The kids had their last swim practice of the week yesterday, and we decided to celebrate the arrival of the weekend and summer by roasting hot dogs and marshmallows over the fire in the garden. We sat there, lazing around, trying to keep the dog from eating the hot dogs and watching the flowers (the daylily started blooming yesterday) and the birds (we have goldfinches now), and I read my lovely new book* and the kids rode around in the grass on their bicycles.
And then there was a yell and Davy came running toward me babbling about a baby goose or duck. In his hand was a duckling, a blue-winged teal probably, based on the other ones we’ve found and raised over the years. We searched the area where Davy found it, but no other babies, or eggs, or any sign of a nest. We checked all of the other duck nests in the yard we know of (there’s a reason we don’t mow our grass for most of the summer), and no sign of any other babies. And then another duckling emerged, skittering across the concrete pad in front of the garage. Mystifying. So know we have Jack and Quack in a box in the kitchen, cheeping away. It doesn’t seem to be summer around here without birds in a box in the kitchen. We’ll raise them, as we’ve raised other orphans we’ve found, though usually we’ve had to hatch them first, and then release them before fall to make the annual flight with their brothers, sisters, and cousins.
by Christopher Pearse Cranch (1813-1892)
One day in the bluest of summer weather,
Sketching under a whispering oak,
I heard five bobolinks laughing together
Over some ornithological joke.
What the fun was I couldn’t discover.
Language of birds is a riddle on earth.
What could they find in whiteweed and clover
To split their sides with such musical mirth?
Was it some prank of the prodigal summer,
Face in the cloud or voice in the breeze,
Querulous catbird, woodpecker drummer,
Cawing of crows high over the trees?
Was it some chipmunk’s chatter, or weasel
Under the stone-wall stealthy and sly?
Or was the joke about me at my easel,
Trying to catch the tints of the sky?
Still they flew tipsily, shaking all over,
Bubbling with jollity, brimful of glee,
While I sat listening deep in the clover,
Wondering what their jargon could be.
‘Twas but the voice of a morning the brightest
That ever dawned over yon shadowy hills;
‘Twas but the song of all joy that is lightest,–
Sunshine breaking in laughter and trills.

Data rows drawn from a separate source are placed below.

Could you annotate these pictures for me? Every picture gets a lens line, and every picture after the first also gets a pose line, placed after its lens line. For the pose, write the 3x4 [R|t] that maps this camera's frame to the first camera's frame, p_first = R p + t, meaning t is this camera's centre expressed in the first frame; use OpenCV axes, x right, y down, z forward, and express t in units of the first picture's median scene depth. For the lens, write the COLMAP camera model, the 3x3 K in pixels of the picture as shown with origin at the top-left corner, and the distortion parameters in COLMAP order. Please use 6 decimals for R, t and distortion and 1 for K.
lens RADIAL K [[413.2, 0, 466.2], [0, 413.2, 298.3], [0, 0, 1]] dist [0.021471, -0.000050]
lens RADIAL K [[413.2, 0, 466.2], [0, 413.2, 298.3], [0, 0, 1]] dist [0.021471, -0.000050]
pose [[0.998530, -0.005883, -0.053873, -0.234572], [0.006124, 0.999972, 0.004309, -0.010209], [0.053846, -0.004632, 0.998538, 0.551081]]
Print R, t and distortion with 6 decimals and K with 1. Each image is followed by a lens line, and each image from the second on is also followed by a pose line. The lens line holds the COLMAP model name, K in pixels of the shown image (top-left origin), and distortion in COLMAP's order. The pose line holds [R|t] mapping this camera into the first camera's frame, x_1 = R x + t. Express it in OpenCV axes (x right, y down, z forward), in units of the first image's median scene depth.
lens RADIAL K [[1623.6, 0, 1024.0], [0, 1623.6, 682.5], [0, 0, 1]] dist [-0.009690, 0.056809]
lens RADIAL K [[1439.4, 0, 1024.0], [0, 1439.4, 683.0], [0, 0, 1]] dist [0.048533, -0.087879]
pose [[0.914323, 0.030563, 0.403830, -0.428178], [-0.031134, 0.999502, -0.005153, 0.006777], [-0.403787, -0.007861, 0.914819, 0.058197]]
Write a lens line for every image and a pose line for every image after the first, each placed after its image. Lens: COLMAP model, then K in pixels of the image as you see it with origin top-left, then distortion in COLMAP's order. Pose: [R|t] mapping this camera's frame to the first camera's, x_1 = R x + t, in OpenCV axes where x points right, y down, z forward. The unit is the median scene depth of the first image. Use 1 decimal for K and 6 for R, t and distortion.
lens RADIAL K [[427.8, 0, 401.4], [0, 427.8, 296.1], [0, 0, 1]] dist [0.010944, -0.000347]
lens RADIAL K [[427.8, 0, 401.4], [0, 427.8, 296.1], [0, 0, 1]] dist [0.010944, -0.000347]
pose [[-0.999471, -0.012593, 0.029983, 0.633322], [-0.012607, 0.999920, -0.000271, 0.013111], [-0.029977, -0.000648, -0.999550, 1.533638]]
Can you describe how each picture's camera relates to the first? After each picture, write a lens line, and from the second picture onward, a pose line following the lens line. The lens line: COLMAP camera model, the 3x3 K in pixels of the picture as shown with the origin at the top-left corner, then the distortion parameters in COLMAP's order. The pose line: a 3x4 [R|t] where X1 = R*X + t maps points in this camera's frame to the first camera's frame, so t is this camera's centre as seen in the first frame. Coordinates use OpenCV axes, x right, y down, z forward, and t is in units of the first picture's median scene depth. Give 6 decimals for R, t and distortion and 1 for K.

Vain to conjecture the words they are singing;
Only by tones can we follow the tune
In the full heart of the summer fields ringing,
Ringing the rhythmical gladness of June!
Sherry at Semicolon is hosting today’s Poetry Friday round-up, a dandy way to celebrate summer’s arrival, with or without ducklings. Thanks for rounding up, Sherry, and also for that peek at your family’s beautiful poetry book.
* There are about 100 copies left at Bookcloseouts, at $1.99 each. Highly recommended at twice the price.